Wednesday, July 13, 2011
King of the Hill
My brother moved to Denton, Texas in 2006. He had never lived away from our home town of Grand Rapids, Michigan, had never lived away from our small suburb home in the township of Cascade. I remember visiting Micah once he had made his mark in Texas. He worked at a fast food restaurant called Chicken Express, drank a lot of Southern Comfort, and watched, primarily, Bonanza, The History Channel, and King of the Hill.
I moved to Texas a little while later after having failed at my objective of getting published in New York City. There are a lot of people who say a lot of things about Texas, but most of them are inaccurate. For one thing, the state is enormous. Someone who knows everything about Houston knows nothing about El Paso. For another thing, people only seem to report one dimension of a series of multi-dimensional relationships. Needless to say, I grew tired of people saying, "Everybody in Texas is such and such."

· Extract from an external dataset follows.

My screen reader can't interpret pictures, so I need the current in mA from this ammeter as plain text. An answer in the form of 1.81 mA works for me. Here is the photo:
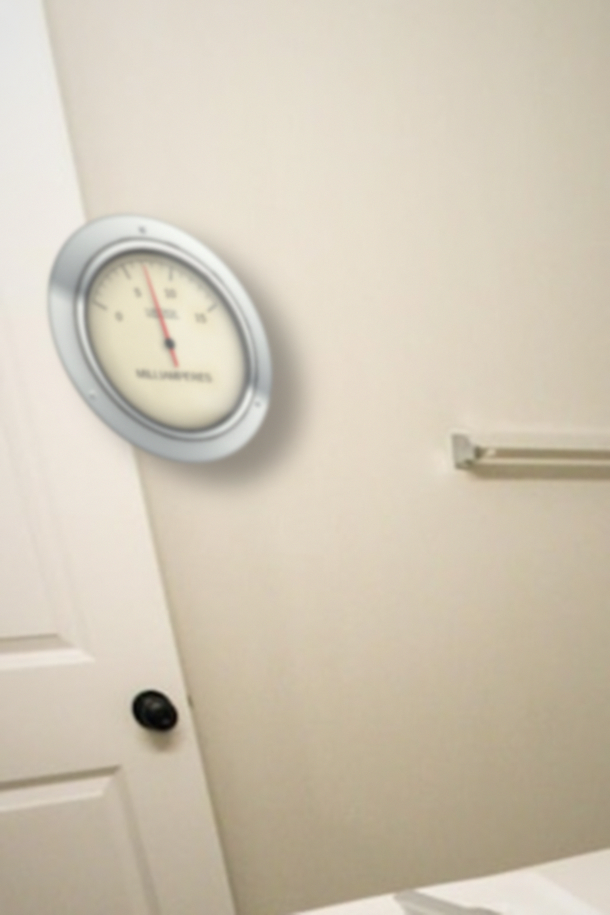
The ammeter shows 7 mA
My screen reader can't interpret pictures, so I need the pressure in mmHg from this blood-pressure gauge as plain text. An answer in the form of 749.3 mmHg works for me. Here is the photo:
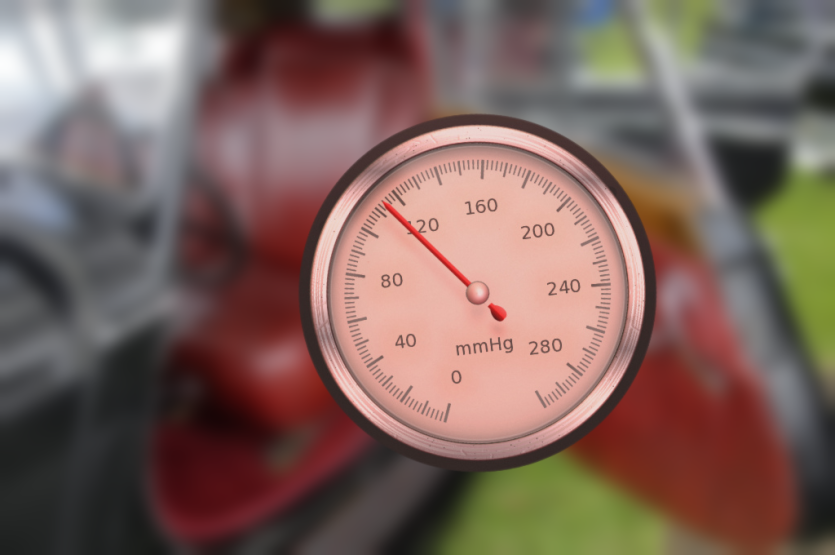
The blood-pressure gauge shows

In May, I moved back to our home town of Grand Rapids after living in Texas for three years. I only lived in two towns, Denton and Fort Worth, but I had traveled to Dallas, San Antonio, Austin, Houston, College Station, Corpus Christi, and Amarillo. I gathered some important data about what it means to be a Texan, and I thought about chronicling it on this blog. But then I realized that something like that would be redundant.

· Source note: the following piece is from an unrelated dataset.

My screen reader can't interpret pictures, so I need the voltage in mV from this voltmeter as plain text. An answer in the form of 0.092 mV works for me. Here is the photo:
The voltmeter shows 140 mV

After all, the most accurate depiction of Texas is Mike Judge's King of the Hill. Texans are interesting and beautiful and annoying, polite and bigoted, brave, bold, and occasionally dangerous. They're a fantastic people full of quirks. Not everyone is like the Hill family, but so far as I am concerned King of the Hill covers about as many dimensions and regions as anything I've ever seen. And it's not simply some sort of National Geographic special either: it's a fantastic comedy that I watch whenever there's nothing else on in a hotel room, and also at other times.